Le changement idéologique arrive lentement. Il faudra du temps pour substituer la vision d’un foyer sûr pour les Juifs au Moyen-Orient à celle d’un État explicitement juif. À l’heure actuelle, la principale priorité post-sioniste ressemble beaucoup à celle du sionisme de gauche : convaincre l’opinion publique israélienne que le programme expansionniste de suprématisme juif du Premier ministre Benjamin Netanyahu est moralement et politiquement insoutenable, et provoquer un début de changement en évinçant sa coalition lors des prochaines élections.

Sur le plan intérieur, les juifs américains post-sionistes doivent travailler ensemble pour renforcer leurs liens avec leurs alliés interconfessionnels, y compris la communauté musulmane, pour combattre l’antisémitisme et l’islamophobie et pour défendre la démocratie et le pluralisme. Nous ne pouvons pas œuvrer pour un Moyen-Orient véritablement démocratique sans notre propre gouvernement véritablement démocratique.
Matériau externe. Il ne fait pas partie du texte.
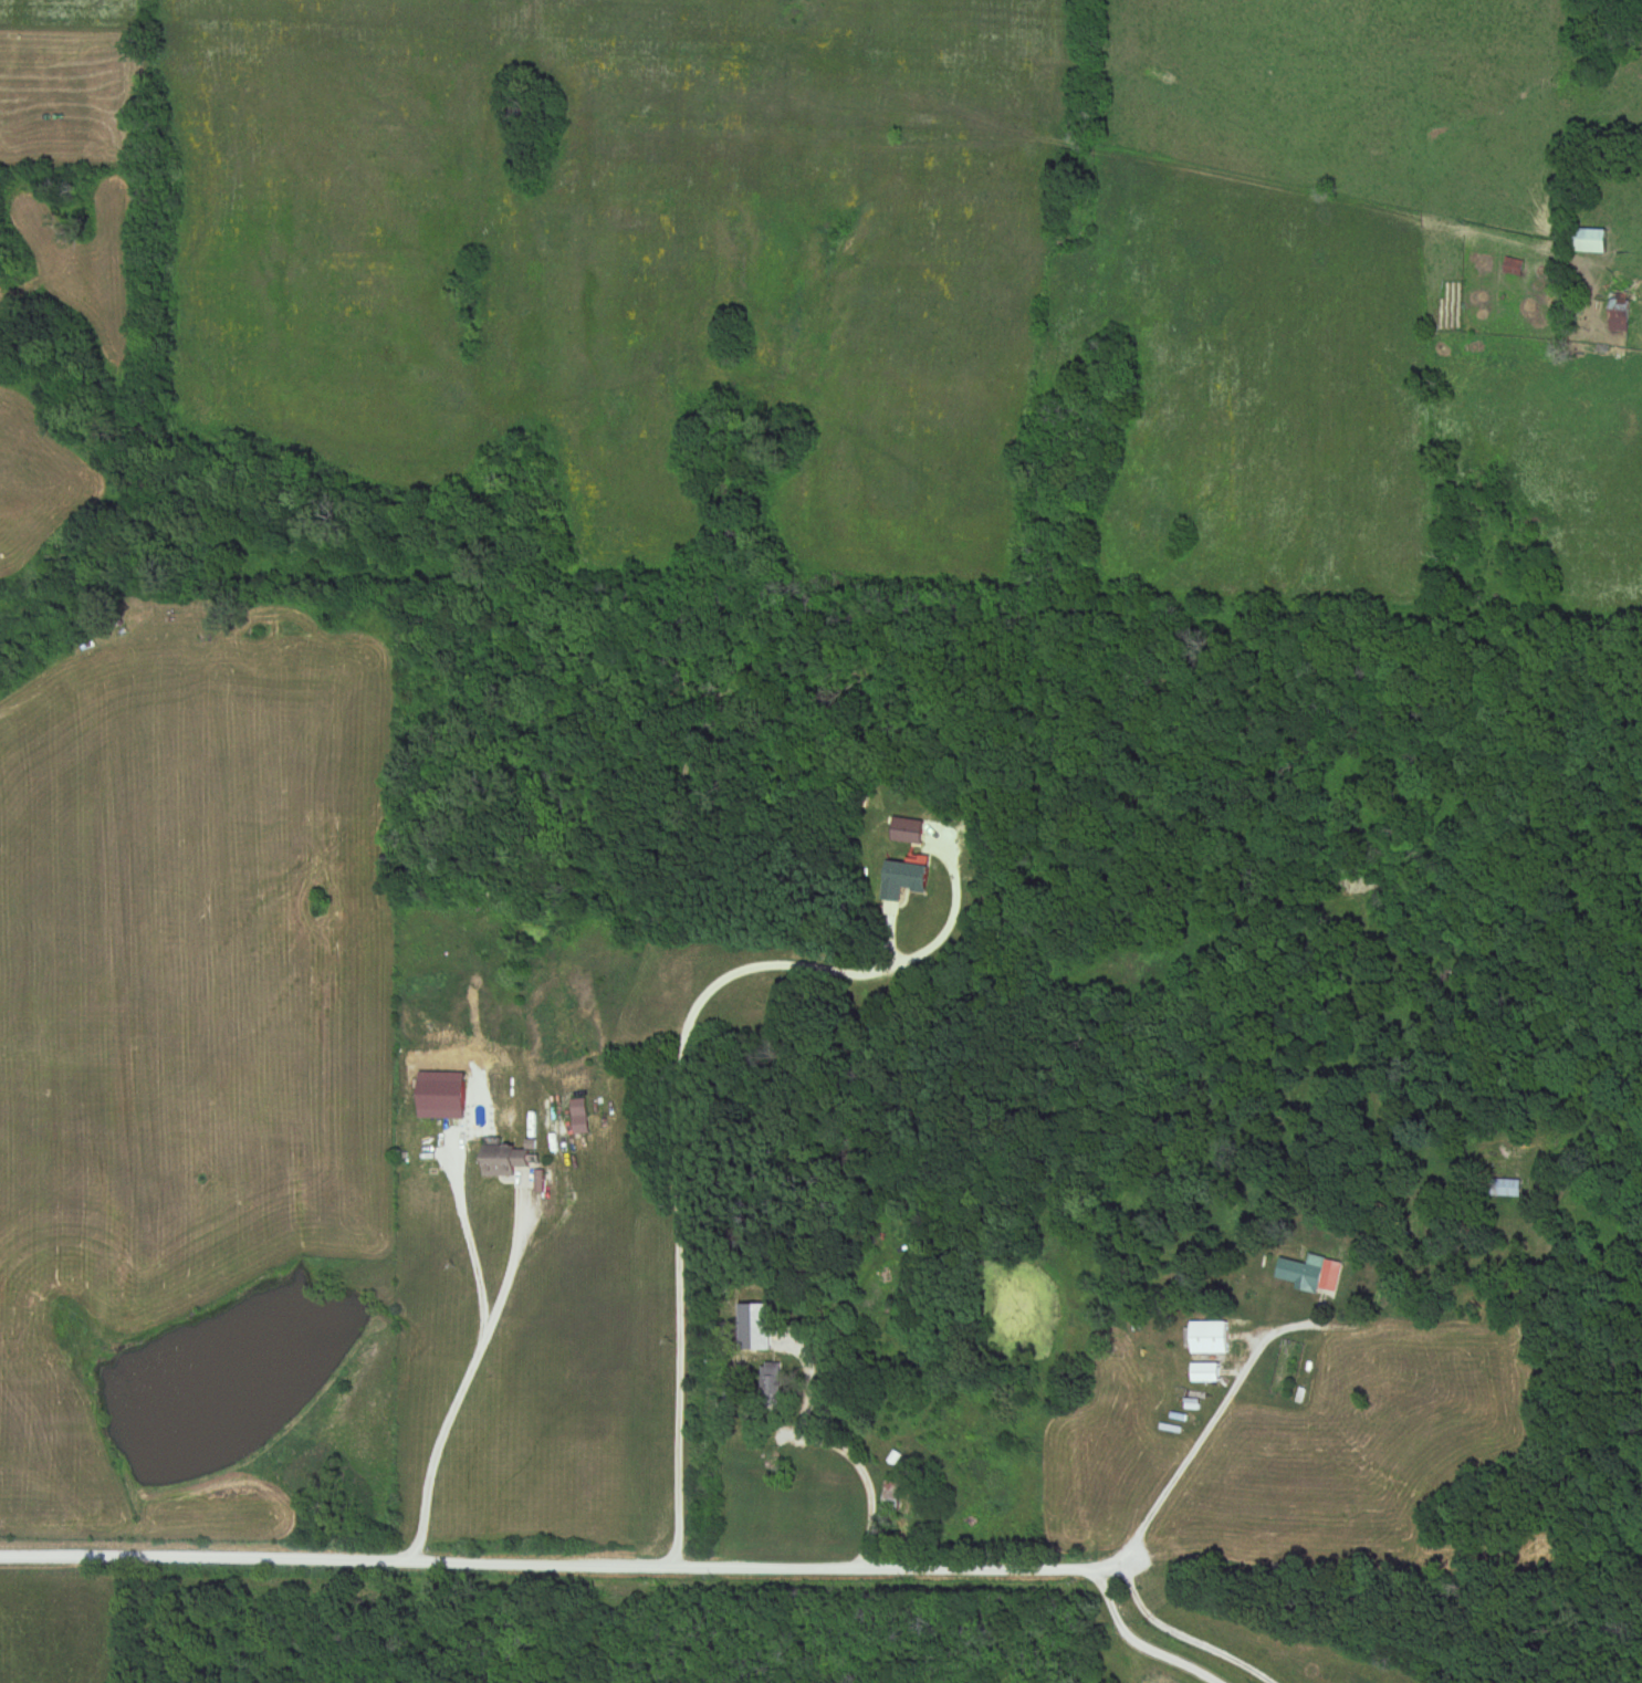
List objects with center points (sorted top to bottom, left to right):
building: (1591, 242)
building: (1513, 267)
building: (1619, 321)
building: (904, 881)
road: (679, 1156)
building: (503, 1167)
building: (1503, 1189)
road: (466, 1236)
building: (1313, 1276)
building: (1210, 1339)
building: (1206, 1374)
road: (463, 1380)
building: (769, 1385)
road: (1200, 1434)
road: (837, 1445)
building: (782, 1462)
building: (892, 1496)
road: (563, 1566)
road: (1184, 1637)
road: (1141, 1643)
Adopter le postsionisme ne signifie pas refuser de travailler avec des sionistes qui veulent également la liberté, la sécurité et l’autodétermination pour les Israéliens comme pour les Palestiniens. Mais cela implique de réfléchir différemment au cours de l’histoire qui nous a amenés à ce point. Moi-même et tant de post-sionistes sommes parvenus à comprendre que l’idéologie du sionisme, tout en représentant une véritable libération pour les Juifs, avait en elle un défaut fatal : imposer la structure d’un État juif sur une terre qui n’était qu’en partie juive. L’idée que cela aurait pu fonctionner d’une manière ou d’une autre était, dès le début, une forme d’auto-illusion.

À l’heure actuelle, les post-sionistes et les sionistes de gauche travaillent ensemble de manière fructueuse en collaboration avec les Palestiniens au sein de divers mouvements et ONG dédiés à la paix et à la réconciliation, notamment à travers des groupes de plus en plus importants comme Standing Together.

Nous devons continuer d’ouvrir nos esprits à un éventail plus large d’avenirs meilleurs pour le Moyen-Orient. Chaque civil en Israël, à Gaza et en Cisjordanie mérite la paix, la sécurité, la justice et l’égalité des droits. Cette possibilité peut sembler lointaine, mais pour paraphraser Théodore Herzl lui-même, si nous le voulons, ce n’est pas un rêve.

Walter Ruby, ancien Avant correspondant à Moscou, est co-auteur avec Sabeeha Rehman de Nous refusons d'être ennemis : comment musulmans et juifs peuvent instaurer la paix, une amitié à la fois.